▶ Source passage
Batch

Spring Batch ETL Job Example

Through this article, we are going to demonstrate an ETL use case leveraging the advantages of Spring Batch, A typical batch program generally reads a large number of records from a database, file, or queue, processes the data in some fashion, and then writes back data in a modified form.

The main advantage of batch applications is that they do not require any manual intervention. As a result, they can be scheduled to run at times when resources aren’t being utilized.

As an example, We will look at an ETL tool which runs in batch mode to calculate the financial stock market prices (Open, Low, High, Close). Huge financial stock market trades logs need to be parsed on a daily basis to fetch the required useful information. The input files are extracted and processed to obtain the required information, and the output data gets loaded to a CSV files. This whole process is carried out in batch mode.

▶ Recorded data
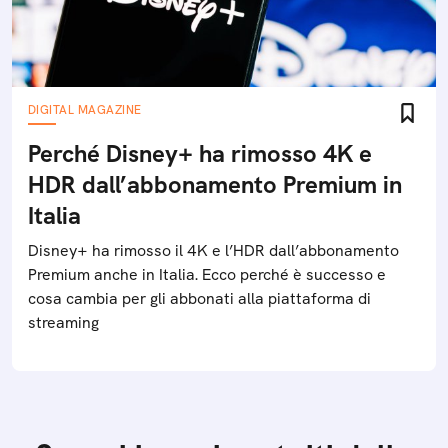
DIGITAL MAGAZINE
Perché Disney+ ha rimosso 4K e
HDR dall’abbonamento Premium in
Italia
Disney+ ha rimosso il 4K e l’HDR dall’abbonamento
Premium anche in Italia. Ecco perché è successo e
cosa cambia per gli abbonati alla piattaforma di
streaming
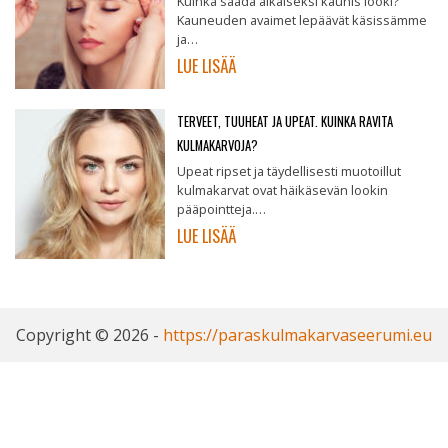
Kuinka saada aikaiseksi kaunis looki?
Kauneuden avaimet lepäävät käsissämme
ja…
LUE LISÄÄ
TERVEET, TUUHEAT JA UPEAT. KUINKA RAVITA
KULMAKARVOJA?
Upeat ripset ja täydellisesti muotoillut
kulmakarvat ovat häikäsevän lookin
pääpointteja.…
LUE LISÄÄ
Copyright © 2026 -
https://paraskulmakarvaseerumi.eu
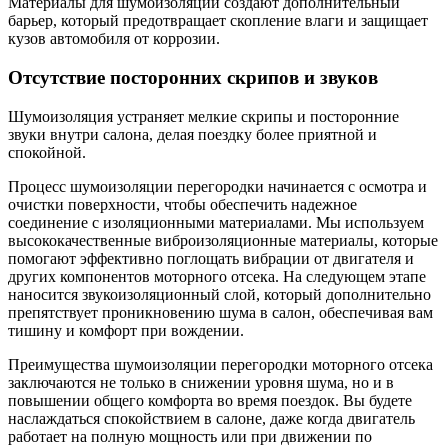
Материалы для шумоизоляции создают дополнительный
барьер, который предотвращает скопление влаги и защищает
кузов автомобиля от коррозии.
Отсутствие посторонних скрипов и звуков
Шумоизоляция устраняет мелкие скрипы и посторонние
звуки внутри салона, делая поездку более приятной и
спокойной.
Процесс шумоизоляции перегородки начинается с осмотра и
очистки поверхности, чтобы обеспечить надежное
соединение с изоляционными материалами. Мы используем
высококачественные виброизоляционные материалы, которые
помогают эффективно поглощать вибрации от двигателя и
других компонентов моторного отсека. На следующем этапе
наносится звукоизоляционный слой, который дополнительно
препятствует проникновению шума в салон, обеспечивая вам
тишину и комфорт при вождении.
Преимущества шумоизоляции перегородки моторного отсека
заключаются не только в снижении уровня шума, но и в
повышении общего комфорта во время поездок. Вы будете
наслаждаться спокойствием в салоне, даже когда двигатель
работает на полную мощность или при движении по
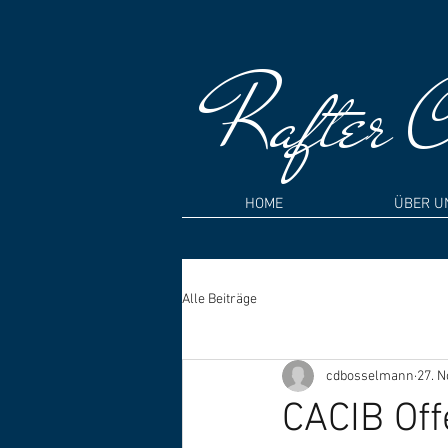
Rafter
Cr
HOME
ÜBER U
Alle Beiträge
cdbosselmann
27. N
CACIB Of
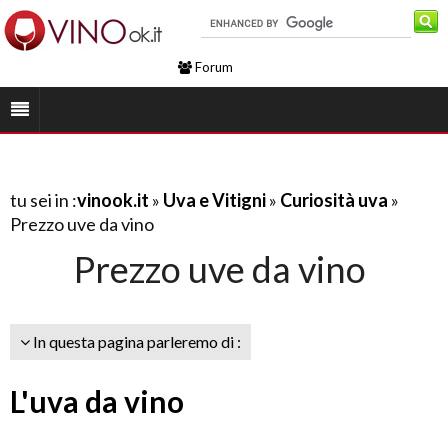
Forum
tu sei in :
vinook.it
»
Uva e Vitigni
»
Curiosità uva
»
Prezzo uve da vino
Prezzo uve da vino
In questa pagina parleremo di :
L'uva da vino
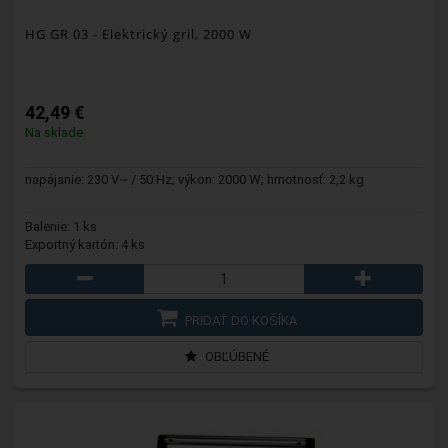
HG GR 03
- Elektrický gril, 2000 W
42,49 €
Na sklade
napájanie: 230 V~ / 50 Hz; výkon: 2000 W; hmotnosť: 2,2 kg
Balenie: 1 ks
Exportný kartón: 4 ks
PRIDAŤ DO KOŠÍKA
OBĽÚBENÉ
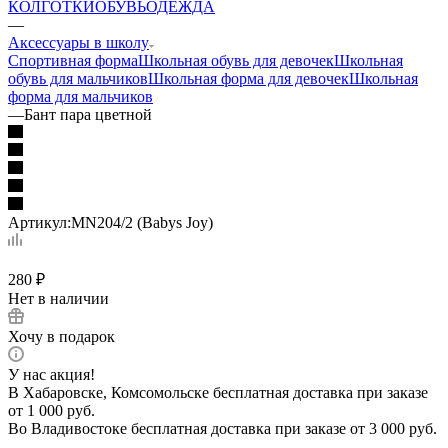
КОЛГОТКИ
ОБУВЬ
ОДЕЖДА
—
Аксессуары в школу
Спортивная форма
Школьная обувь для девочек
Школьная
обувь для мальчиков
Школьная форма для девочек
Школьная
форма для мальчиков
—
Бант пара цветной
Артикул:
MN204/2 (Babys Joy)
280
₽
Нет в наличии
Хочу в подарок
У нас акция!
В Хабаровске, Комсомольске бесплатная доставка при заказе
от 1 000 руб.
Во Владивостоке бесплатная доставка при заказе от 3 000 руб.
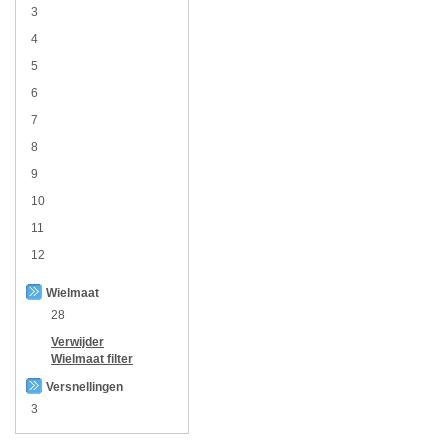
3
4
5
6
7
8
9
10
11
12
Wielmaat
28
Verwijder
Wielmaat
filter
Versnellingen
3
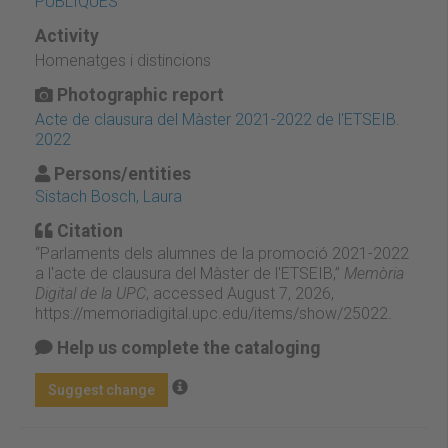
PÚBLIQUES
Activity
Homenatges i distincions
Photographic report
Acte de clausura del Màster 2021-2022 de l'ETSEIB.
2022
Persons/entities
Sistach Bosch, Laura
Citation
“Parlaments dels alumnes de la promoció 2021-2022
a l'acte de clausura del Màster de l'ETSEIB,”
Memòria
Digital de la UPC
, accessed August 7, 2026,
https://memoriadigital.upc.edu/items/show/25022
.
Help us complete the cataloging
Suggest change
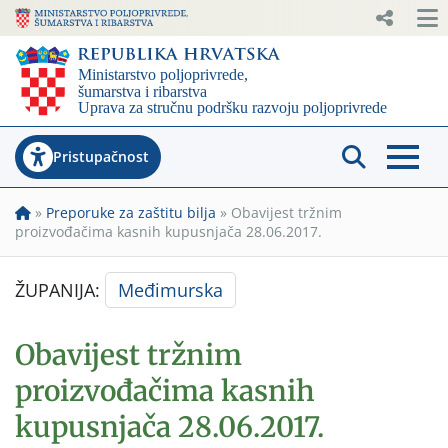
Pristupačnost
»
Preporuke za zaštitu bilja
»
Obavijest tržnim
proizvođačima kasnih kupusnjača 28.06.2017.
ŽUPANIJA:
Međimurska
Obavijest tržnim
proizvođačima kasnih
kupusnjača 28.06.2017.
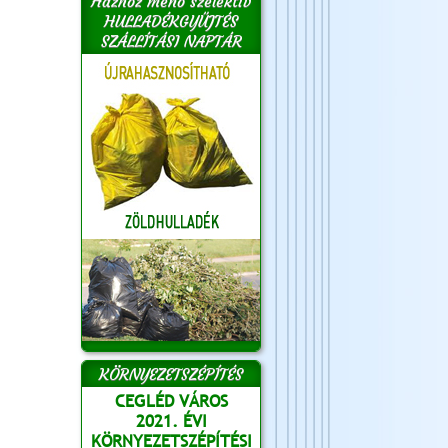
Házhoz menő szelektív
HULLADÉKGYŰJTÉS
SZÁLLÍTÁSI NAPTÁR
KÖRNYEZETSZÉPÍTÉS
CEGLÉD VÁROS
2021. ÉVI
KÖRNYEZETSZÉPÍTÉSI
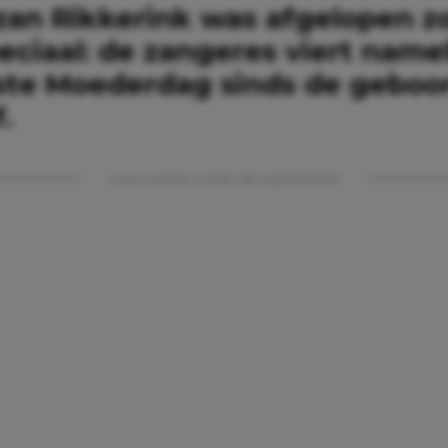
zan Rikkerink was afgelopen 
eciaal: de zangeres viert namel
rste Moederdag sinds de geboo
.
Lees verder onder de advertentie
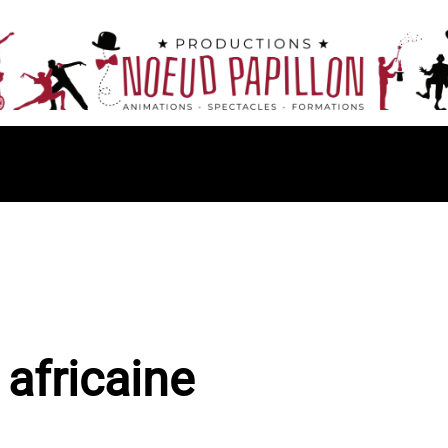
 africaine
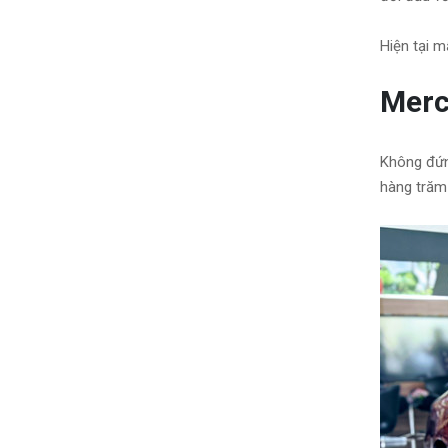
Hiện tại m
Merc
Không đứn
hàng trăm 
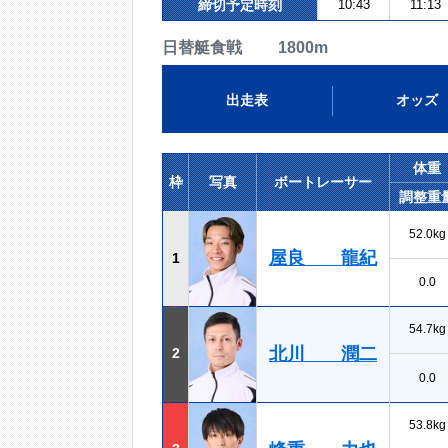
締切予定時刻
10:43
11:13
日替艇食戦 1800m
出走表
オッズ
体重
枠
写真
ボートレーサー
調整重
52.0kg
屋良 龍紀
1
0.0
54.7kg
北川 潤二
2
0.0
53.8kg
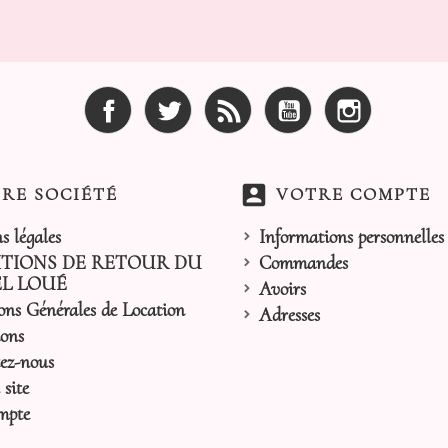
Facebook
Twitter
Rss
YouTube
Instagram
account_box
RE SOCIÉTÉ
VOTRE COMPTE
s légales
Informations personnelles
TIONS DE RETOUR DU
Commandes
L LOUÉ
Avoirs
ons Générales de Location
Adresses
ons
ez-nous
site
mpte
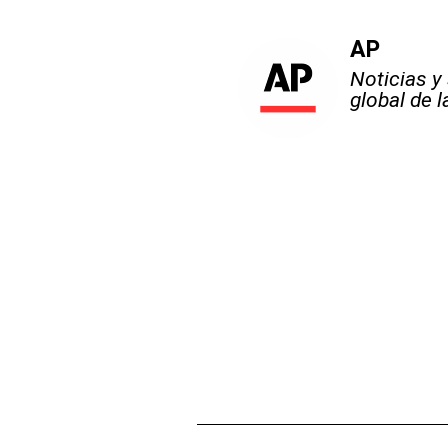
AP
Noticias y
global de 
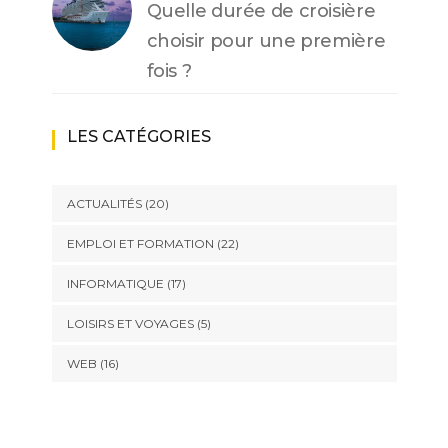
Quelle durée de croisière
choisir pour une première
fois ?
LES CATÉGORIES
ACTUALITÉS
(20)
EMPLOI ET FORMATION
(22)
INFORMATIQUE
(17)
LOISIRS ET VOYAGES
(5)
WEB
(16)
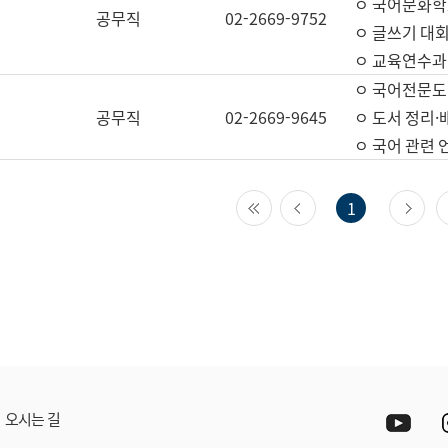
ㅇ 국어문화학
공무직
02-2669-9752
ㅇ 글쓰기 대회
ㅇ 교육연수과
ㅇ 국어전문도
공무직
02-2669-9645
ㅇ 도서 정리·
ㅇ 국어 관련
첫 페이지
이전 페이지
다
1
Yout
오시는 길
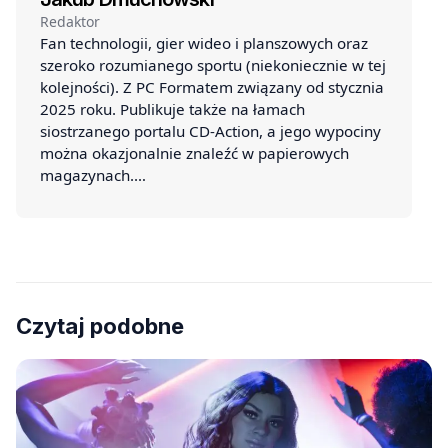
Redaktor
Fan technologii, gier wideo i planszowych oraz
szeroko rozumianego sportu (niekoniecznie w tej
kolejności). Z PC Formatem związany od stycznia
2025 roku. Publikuje także na łamach
siostrzanego portalu CD-Action, a jego wypociny
można okazjonalnie znaleźć w papierowych
magazynach.…
Czytaj podobne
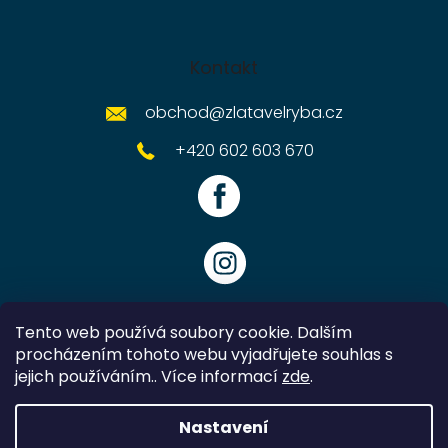
Kontakt
obchod
@
zlatavelryba.cz
+420 602 603 670
Tento web používá soubory cookie. Dalším
procházením tohoto webu vyjadřujete souhlas s
jejich používáním.. Více informací
zde
.
Vytvořil Shoptet
Nastavení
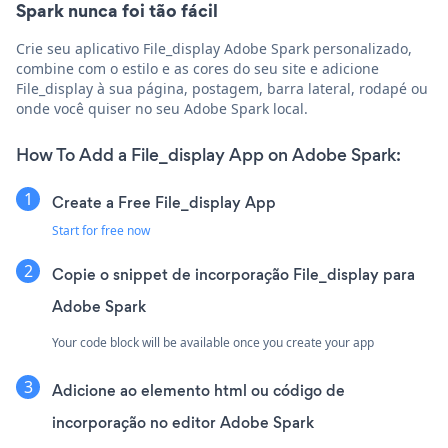
Spark nunca foi tão fácil
Crie seu aplicativo File_display Adobe Spark personalizado,
combine com o estilo e as cores do seu site e adicione
File_display à sua página, postagem, barra lateral, rodapé ou
onde você quiser no seu Adobe Spark local.
How To Add a File_display App on Adobe Spark:
Create a Free File_display App
Start for free now
Copie o snippet de incorporação File_display para
Adobe Spark
Your code block will be available once you create your app
Adicione ao elemento html ou código de
incorporação no editor Adobe Spark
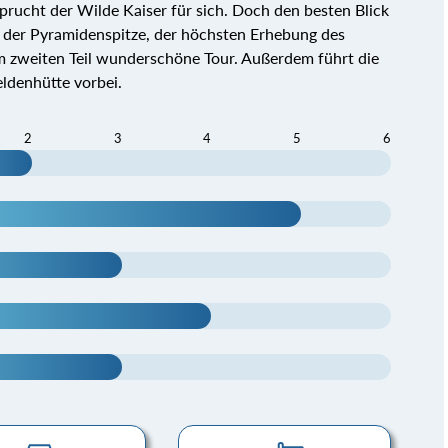
prucht der Wilde Kaiser für sich. Doch den besten Blick
n der Pyramidenspitze, der höchsten Erhebung des
im zweiten Teil wunderschöne Tour. Außerdem führt die
eldenhütte vorbei.
2
3
4
5
6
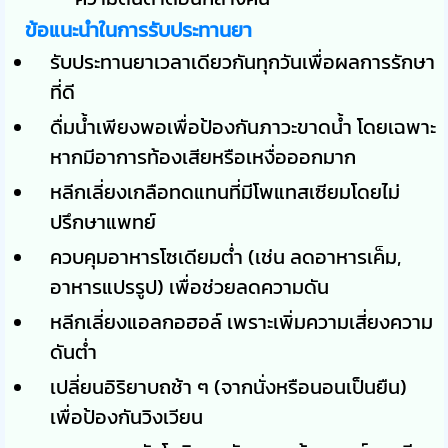
ข้อแนะนำในการรับประทานยา
รับประทานยาเวลาเดียวกันทุกวันเพื่อผลการรักษา
ที่ดี
ดื่มน้ำเพียงพอเพื่อป้องกันภาวะขาดน้ำ โดยเฉพาะ
หากมีอาการท้องเสียหรือเหงื่อออกมาก
หลีกเลี่ยงเกลือทดแทนที่มีโพแทสเซียมโดยไม่
ปรึกษาแพทย์
ควบคุมอาหารโซเดียมต่ำ (เช่น ลดอาหารเค็ม,
อาหารแปรรูป) เพื่อช่วยลดความดัน
หลีกเลี่ยงแอลกอฮอล์ เพราะเพิ่มความเสี่ยงความ
ดันต่ำ
เปลี่ยนอิริยาบถช้า ๆ (จากนั่งหรือนอนเป็นยืน)
เพื่อป้องกันวิงเวียน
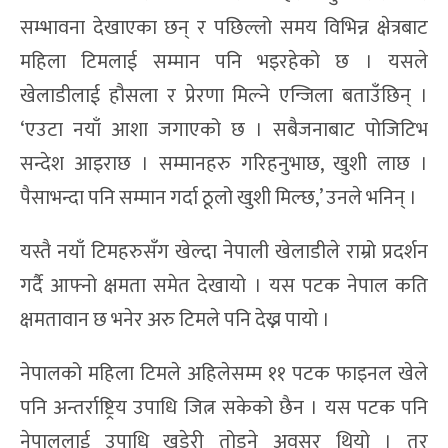
सम्भावना देखाएका छन् र पछिल्लो समय विभिन्न क्षेत्रबाट
महिला टिमलाई सम्मान पनि भइरहेको छ । यसले
खेलाडीलाई हौसला र प्रेरणा मिल्ने एन्जिला बताउँछिन् ।
‘एउटा नयाँ आशा जगाएको छ । सबैजनाबाट पोजिटिभ
सन्देश आइराछ । सम्मानहरु गरिहनुभाछ, खुशी लाछ ।
पैसाभन्दा पनि सम्मान गर्दा ठूलो खुशी मिल्छ,’ उनले भनिन् ।
यस्तै नयाँ टिमहरुसँग खेल्दा नेपाली खेलाडीले राम्रो प्रदर्शन
गर्दै आफ्नो क्षमता समेत देखायो । यस पटक नेपाल कति
क्षमतावान छ भनेर अरु टिमले पनि देख्न पायो ।
नेपालको महिला टिमले अहिलेसम्म ११ पटक फाइनल खेले
पनि अन्तर्राष्ट्रिय उपाधि जित्न सकेको छैन । यस पटक पनि
नेपाललाई उपाधि खडेरी तोड्ने अवसर थियो । तर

▶ Problem to work on
Retype the Spring Batch ETL article above word for word, from its header through its final sentence.

▶ Response to this task
Batch

Spring Batch ETL Job Example

Through this article, we are going to demonstrate an ETL use case leveraging the advantages of Spring Batch, A typical batch program generally reads a large number of records from a database, file, or queue, processes the data in some fashion, and then writes back data in a modified form.

The main advantage of batch applications is that they do not require any manual intervention. As a result, they can be scheduled to run at times when resources aren’t being utilized.

As an example, We will look at an ETL tool which runs in batch mode to calculate the financial stock market prices (Open, Low, High, Close). Huge financial stock market trades logs need to be parsed on a daily basis to fetch the required useful information. The input files are extracted and processed to obtain the required information, and the output data gets loaded to a CSV files. This whole process is carried out in batch mode.